AIM OF THE TASK:
Reproduce word for word, from the entries below, the line with "Rendered at 1241 by 1754 pixels.", the line with "Identify the document", and every line between them, and nothing more.

RECORDS PROVIDED:
..............................
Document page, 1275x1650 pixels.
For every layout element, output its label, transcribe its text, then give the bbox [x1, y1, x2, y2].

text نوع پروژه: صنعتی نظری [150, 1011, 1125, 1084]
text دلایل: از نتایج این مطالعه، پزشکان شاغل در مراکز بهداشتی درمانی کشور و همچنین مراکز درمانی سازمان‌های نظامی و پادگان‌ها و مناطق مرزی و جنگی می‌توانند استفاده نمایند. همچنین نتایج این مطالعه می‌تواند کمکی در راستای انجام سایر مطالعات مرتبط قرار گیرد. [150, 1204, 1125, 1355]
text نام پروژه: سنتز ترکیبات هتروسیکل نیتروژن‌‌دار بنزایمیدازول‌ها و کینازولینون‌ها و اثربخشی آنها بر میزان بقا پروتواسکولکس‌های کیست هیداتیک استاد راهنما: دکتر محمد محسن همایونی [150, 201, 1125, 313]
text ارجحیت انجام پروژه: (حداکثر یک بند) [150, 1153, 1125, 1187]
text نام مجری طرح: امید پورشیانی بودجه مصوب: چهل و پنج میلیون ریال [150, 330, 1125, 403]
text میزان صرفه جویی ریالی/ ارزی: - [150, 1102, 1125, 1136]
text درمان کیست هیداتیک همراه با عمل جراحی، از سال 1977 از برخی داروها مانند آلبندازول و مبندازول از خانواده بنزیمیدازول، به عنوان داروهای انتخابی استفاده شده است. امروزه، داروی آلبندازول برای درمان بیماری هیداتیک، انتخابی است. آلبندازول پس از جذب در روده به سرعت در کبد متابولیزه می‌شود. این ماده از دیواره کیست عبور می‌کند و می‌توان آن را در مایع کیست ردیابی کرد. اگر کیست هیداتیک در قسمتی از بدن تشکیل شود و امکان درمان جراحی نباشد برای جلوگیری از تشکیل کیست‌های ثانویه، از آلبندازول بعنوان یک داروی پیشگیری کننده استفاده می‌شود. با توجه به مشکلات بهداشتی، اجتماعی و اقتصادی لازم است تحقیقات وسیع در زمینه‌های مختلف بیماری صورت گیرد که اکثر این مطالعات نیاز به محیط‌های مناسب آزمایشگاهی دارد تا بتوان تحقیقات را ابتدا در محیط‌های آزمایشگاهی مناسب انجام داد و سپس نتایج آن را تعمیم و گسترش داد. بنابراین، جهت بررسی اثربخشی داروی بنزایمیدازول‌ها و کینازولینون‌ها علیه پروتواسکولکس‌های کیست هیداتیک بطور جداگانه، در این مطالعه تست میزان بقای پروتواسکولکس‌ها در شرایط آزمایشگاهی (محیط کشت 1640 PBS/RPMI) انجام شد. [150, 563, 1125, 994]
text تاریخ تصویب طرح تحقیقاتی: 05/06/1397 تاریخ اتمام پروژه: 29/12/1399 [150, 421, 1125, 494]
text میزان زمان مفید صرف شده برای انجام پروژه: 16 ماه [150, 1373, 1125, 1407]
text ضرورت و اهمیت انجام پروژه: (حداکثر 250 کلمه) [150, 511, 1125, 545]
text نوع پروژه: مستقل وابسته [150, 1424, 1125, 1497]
..............................
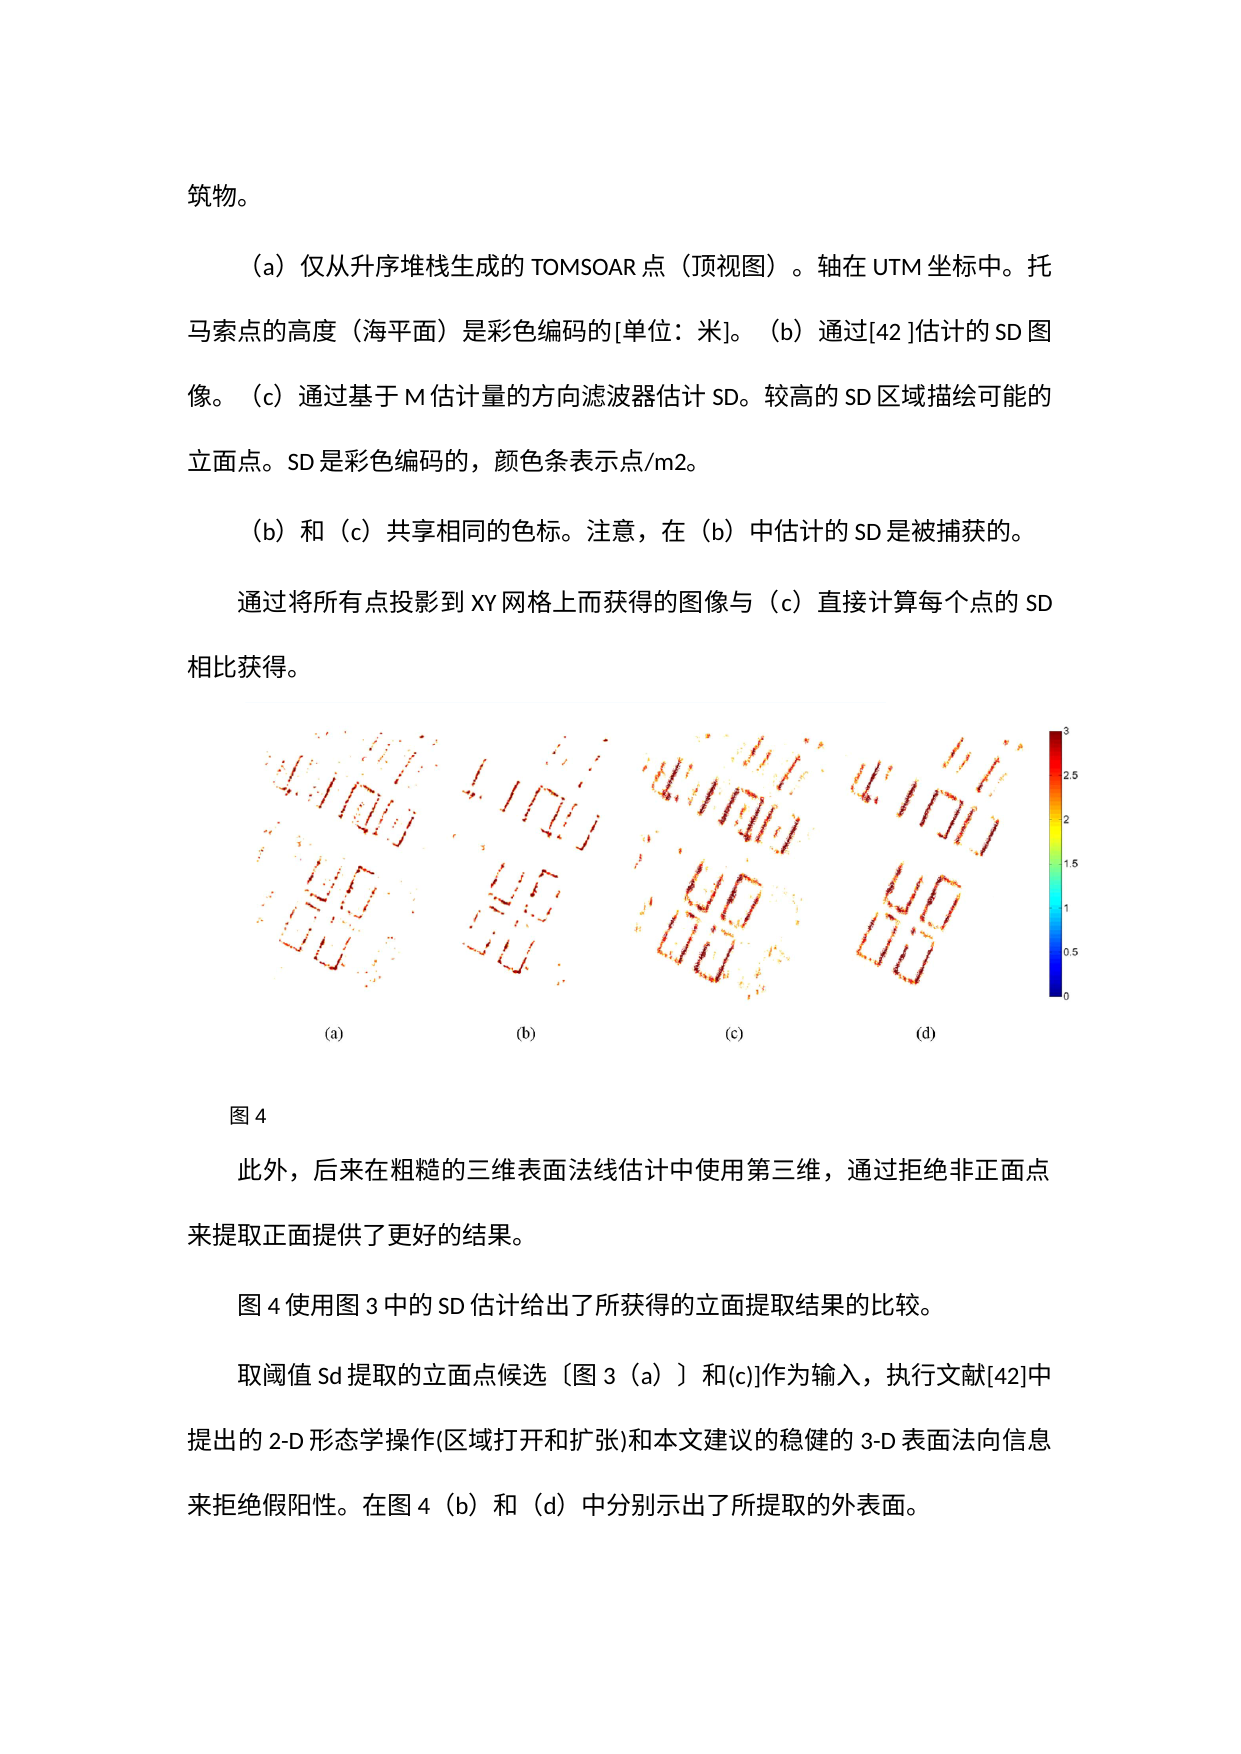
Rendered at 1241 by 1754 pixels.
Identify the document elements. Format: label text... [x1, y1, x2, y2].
..............................
EXERCISE RESPONSE:
Rendered at 1241 by 1754 pixels.
Identify the document elements. Format: label text... [x1, y1, x2, y2].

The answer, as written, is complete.